Imagine that you’ve been asked to write a paper on three diseases: Malaria, syphilis, and schistosomiasis. Unfortunately for you, you don’t know anything about these diseases. Fortunately for your research paper, however, you can insert a definitions section or sub-section in order to define each disease. For each disease, you can insert a cited discussion of underlying microbes, etiologies, and treatments.
That’s a valid approach, because even advanced academic papers routinely contain definitions, assumptions, and background discussions of phenomena before progressing into analysis. For students who struggle to write academic papers, inserting definitions not only follows a best practice from genuine academic research but also fills up some space in the paper, thus leaving the student with less to write in the remaining sections. In addition, including definitions in academic papers and theses allows you to synthesize your own knowledge. Setting out several definitions consolidates what you yourself have learned.

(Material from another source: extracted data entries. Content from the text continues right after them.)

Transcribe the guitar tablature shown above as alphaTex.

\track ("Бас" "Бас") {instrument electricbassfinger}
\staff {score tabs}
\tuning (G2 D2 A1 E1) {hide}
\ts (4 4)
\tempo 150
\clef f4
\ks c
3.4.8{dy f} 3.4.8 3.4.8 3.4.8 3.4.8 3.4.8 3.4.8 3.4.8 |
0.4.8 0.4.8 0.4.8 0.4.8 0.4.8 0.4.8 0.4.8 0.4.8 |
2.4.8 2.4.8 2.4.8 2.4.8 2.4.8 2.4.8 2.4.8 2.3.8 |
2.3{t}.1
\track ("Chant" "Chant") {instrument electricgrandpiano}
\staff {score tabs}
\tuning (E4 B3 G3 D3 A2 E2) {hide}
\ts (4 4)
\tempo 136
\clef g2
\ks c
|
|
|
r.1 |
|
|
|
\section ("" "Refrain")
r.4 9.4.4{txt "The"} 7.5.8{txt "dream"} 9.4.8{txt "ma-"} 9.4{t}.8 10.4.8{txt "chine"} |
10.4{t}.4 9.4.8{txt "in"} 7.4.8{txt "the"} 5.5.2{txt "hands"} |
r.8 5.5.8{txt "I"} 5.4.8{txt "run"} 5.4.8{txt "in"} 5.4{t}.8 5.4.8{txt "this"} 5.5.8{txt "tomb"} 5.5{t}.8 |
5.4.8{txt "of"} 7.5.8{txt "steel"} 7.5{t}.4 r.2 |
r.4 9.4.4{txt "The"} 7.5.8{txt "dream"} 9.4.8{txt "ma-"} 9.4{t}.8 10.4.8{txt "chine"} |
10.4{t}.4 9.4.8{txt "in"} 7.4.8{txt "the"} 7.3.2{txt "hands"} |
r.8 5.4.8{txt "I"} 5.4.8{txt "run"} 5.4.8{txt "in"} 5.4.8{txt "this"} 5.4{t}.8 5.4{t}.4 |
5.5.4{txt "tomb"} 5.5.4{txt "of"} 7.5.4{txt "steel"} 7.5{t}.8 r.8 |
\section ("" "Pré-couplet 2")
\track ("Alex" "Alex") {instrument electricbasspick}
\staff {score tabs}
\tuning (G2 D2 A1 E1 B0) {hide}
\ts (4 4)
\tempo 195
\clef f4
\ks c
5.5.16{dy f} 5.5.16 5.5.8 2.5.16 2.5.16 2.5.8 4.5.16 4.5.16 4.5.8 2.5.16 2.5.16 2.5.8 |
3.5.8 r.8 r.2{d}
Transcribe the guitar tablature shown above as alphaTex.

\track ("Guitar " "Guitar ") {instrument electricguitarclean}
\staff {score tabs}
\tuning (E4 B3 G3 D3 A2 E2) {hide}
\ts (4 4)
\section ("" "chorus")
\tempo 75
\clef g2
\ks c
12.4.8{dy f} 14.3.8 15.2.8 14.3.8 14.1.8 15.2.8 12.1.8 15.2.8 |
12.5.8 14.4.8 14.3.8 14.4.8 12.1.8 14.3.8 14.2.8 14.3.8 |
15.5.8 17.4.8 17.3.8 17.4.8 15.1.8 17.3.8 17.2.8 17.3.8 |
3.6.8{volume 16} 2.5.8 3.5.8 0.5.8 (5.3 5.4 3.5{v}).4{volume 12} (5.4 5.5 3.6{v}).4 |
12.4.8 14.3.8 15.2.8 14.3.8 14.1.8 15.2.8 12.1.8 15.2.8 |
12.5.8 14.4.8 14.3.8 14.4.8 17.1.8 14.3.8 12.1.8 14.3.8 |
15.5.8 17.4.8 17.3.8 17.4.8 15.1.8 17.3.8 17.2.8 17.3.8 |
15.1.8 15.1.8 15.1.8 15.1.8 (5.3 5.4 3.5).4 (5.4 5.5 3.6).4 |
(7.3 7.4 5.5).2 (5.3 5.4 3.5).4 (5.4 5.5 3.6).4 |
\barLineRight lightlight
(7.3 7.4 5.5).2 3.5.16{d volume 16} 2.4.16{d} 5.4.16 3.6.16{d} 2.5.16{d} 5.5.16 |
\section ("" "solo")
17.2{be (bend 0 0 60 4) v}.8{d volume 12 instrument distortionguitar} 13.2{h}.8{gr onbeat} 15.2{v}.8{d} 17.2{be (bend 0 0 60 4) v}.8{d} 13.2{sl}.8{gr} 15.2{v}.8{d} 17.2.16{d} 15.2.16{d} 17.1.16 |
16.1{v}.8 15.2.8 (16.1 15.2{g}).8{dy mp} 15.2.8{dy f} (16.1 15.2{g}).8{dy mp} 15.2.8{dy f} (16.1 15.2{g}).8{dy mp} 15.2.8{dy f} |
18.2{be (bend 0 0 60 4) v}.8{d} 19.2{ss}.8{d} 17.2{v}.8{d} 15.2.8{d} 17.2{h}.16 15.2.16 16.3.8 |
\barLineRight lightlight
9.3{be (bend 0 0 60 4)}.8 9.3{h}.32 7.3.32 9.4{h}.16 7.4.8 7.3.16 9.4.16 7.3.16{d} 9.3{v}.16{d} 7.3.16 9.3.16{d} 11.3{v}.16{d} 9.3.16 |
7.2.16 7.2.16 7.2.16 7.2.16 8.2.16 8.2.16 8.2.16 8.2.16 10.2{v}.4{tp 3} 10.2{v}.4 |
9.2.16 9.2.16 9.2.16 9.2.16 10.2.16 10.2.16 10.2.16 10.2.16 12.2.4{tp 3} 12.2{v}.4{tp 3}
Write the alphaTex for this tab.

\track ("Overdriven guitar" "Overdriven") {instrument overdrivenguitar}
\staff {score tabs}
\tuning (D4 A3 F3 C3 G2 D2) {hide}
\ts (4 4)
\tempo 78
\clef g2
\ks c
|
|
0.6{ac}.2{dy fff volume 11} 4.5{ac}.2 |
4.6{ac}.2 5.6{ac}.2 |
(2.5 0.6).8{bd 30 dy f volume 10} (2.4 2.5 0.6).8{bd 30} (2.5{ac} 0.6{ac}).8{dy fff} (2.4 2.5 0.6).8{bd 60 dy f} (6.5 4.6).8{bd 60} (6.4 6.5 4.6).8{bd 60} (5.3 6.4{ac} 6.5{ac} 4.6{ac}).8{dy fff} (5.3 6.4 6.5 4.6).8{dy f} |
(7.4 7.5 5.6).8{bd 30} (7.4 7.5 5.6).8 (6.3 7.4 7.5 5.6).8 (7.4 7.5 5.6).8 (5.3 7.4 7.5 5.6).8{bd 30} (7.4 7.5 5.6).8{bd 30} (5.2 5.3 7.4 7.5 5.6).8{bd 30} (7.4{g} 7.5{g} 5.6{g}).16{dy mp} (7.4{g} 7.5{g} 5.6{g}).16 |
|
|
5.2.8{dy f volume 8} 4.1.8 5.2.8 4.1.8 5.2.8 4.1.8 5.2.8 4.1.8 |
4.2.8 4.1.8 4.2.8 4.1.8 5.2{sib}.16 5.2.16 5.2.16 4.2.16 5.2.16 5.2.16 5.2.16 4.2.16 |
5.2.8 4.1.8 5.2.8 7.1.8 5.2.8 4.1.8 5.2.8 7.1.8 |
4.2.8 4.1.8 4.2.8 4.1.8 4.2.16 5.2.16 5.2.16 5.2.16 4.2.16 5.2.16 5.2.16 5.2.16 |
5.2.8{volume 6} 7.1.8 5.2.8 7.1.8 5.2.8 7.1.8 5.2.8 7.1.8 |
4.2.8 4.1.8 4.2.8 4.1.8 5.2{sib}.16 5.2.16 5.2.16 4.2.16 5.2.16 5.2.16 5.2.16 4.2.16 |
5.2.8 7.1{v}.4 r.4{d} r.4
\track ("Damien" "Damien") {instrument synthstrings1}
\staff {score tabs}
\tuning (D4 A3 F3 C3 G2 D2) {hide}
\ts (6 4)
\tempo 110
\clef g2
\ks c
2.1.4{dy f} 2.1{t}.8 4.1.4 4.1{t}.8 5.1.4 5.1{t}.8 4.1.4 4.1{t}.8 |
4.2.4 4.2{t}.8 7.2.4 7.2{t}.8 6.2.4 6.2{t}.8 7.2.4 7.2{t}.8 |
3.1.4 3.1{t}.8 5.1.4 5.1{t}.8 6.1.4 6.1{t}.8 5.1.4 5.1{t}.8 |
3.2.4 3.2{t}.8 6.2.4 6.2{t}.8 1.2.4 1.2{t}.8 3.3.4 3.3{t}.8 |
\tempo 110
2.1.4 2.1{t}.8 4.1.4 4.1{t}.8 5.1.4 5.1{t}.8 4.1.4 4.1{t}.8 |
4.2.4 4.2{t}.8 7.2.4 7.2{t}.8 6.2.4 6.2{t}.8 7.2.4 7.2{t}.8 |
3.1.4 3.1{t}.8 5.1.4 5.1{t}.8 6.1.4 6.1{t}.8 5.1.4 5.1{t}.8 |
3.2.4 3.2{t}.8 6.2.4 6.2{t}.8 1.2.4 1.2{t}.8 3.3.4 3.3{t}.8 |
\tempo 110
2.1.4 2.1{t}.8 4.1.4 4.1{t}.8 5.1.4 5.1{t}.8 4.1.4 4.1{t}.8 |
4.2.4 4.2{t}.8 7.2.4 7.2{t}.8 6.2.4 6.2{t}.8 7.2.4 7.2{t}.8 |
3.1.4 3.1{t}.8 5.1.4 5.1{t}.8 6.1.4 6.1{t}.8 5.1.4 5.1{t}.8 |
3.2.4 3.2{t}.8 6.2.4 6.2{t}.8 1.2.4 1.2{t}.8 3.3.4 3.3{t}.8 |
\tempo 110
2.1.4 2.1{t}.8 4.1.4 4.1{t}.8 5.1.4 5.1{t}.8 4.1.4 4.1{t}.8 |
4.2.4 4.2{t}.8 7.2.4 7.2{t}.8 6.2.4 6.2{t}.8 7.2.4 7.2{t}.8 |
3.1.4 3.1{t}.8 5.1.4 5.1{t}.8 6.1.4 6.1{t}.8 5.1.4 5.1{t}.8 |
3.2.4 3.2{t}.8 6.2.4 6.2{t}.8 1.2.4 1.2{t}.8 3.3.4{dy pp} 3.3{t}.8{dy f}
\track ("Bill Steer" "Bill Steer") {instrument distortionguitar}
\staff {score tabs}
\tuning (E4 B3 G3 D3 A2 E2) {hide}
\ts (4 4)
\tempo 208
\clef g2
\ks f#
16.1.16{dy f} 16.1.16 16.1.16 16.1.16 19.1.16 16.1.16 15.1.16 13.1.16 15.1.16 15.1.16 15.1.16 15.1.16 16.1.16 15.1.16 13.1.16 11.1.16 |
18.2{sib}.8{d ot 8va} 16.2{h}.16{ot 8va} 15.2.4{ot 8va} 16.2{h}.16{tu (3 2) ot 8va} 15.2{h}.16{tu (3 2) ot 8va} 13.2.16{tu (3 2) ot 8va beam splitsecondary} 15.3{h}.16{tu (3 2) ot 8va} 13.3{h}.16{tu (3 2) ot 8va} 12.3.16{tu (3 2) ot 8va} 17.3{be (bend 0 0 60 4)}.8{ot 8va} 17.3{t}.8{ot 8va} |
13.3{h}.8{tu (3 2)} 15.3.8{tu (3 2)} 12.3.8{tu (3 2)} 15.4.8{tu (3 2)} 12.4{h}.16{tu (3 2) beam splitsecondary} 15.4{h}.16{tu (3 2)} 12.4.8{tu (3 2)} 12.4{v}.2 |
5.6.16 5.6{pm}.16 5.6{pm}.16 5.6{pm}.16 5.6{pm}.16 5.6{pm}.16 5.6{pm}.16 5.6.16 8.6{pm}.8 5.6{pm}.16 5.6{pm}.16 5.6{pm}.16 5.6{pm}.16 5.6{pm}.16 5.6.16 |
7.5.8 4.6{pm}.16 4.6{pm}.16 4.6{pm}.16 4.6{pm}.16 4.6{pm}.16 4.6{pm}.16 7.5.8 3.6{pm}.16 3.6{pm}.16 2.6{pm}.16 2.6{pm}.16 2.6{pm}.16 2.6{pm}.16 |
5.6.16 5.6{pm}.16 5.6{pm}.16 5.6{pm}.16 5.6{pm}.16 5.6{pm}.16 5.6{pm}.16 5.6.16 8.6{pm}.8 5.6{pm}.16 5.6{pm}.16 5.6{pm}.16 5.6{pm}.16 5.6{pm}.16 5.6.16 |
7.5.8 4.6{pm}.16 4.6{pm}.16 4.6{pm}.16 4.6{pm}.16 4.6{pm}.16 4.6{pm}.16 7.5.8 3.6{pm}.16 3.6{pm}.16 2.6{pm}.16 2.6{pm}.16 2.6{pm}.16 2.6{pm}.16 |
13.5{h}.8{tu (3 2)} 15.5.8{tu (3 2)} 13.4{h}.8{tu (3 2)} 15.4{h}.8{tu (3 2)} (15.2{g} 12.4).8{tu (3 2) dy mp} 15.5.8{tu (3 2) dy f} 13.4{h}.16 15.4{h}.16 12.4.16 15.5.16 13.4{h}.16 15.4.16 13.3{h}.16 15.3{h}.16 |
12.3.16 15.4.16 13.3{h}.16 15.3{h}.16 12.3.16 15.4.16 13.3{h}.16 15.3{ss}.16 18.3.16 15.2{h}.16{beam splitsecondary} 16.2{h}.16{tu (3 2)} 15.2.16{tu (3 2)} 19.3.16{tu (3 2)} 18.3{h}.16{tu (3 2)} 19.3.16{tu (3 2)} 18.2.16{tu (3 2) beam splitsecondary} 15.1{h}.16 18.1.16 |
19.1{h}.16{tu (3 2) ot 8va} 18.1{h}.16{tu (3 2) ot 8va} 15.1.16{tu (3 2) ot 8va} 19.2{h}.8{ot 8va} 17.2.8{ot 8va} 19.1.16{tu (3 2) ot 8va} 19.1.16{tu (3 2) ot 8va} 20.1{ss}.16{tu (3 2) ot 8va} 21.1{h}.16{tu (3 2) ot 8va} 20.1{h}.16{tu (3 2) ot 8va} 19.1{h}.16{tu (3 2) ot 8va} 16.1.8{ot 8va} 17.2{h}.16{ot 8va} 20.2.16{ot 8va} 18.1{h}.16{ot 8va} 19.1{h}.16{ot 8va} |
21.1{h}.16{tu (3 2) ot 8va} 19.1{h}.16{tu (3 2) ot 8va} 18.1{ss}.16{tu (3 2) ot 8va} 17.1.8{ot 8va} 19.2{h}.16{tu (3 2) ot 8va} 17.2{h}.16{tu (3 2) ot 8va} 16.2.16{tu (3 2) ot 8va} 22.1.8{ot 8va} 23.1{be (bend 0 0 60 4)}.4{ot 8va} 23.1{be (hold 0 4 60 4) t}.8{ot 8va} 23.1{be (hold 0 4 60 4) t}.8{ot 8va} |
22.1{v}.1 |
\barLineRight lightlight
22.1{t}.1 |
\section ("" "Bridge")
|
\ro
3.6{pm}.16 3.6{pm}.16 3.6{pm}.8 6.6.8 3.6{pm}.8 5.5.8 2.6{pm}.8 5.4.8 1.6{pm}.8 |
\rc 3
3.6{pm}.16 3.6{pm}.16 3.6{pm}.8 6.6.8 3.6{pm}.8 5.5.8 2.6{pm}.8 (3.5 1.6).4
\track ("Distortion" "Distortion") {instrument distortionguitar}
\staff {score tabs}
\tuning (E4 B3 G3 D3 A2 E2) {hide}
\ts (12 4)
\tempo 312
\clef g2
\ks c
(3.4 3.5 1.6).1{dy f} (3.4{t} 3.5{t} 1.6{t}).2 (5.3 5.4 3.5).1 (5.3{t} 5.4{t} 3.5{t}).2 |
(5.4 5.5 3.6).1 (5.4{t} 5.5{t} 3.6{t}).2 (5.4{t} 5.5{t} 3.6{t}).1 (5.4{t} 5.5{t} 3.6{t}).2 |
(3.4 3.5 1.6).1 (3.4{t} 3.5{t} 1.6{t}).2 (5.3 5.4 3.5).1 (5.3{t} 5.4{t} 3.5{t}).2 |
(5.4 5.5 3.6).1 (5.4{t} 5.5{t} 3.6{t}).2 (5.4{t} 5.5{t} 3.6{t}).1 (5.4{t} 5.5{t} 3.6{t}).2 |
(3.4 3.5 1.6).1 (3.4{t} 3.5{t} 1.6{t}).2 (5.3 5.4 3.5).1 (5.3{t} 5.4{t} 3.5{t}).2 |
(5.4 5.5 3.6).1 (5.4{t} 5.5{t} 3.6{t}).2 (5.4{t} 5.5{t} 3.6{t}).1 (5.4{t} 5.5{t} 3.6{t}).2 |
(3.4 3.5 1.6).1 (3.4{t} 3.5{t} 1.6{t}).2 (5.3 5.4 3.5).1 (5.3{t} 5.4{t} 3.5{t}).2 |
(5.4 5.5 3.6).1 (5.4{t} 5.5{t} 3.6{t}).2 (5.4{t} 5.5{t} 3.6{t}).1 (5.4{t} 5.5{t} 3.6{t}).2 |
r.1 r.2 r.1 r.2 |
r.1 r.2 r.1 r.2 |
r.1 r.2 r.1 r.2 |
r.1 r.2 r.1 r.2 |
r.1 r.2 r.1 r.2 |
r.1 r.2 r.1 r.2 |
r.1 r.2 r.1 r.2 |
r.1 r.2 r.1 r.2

To some extent, an academic paper or research project can contain your own attempts to structure, organize, and understand background material. It is a service to the reader to provide such material, which is why you’ll see most scholarly articles written in this way. For you as the student, it’s also an advantage that some of your page count can be occupied by relatively easier material, such as definitions, leaving you with less to write in the way of more complex material.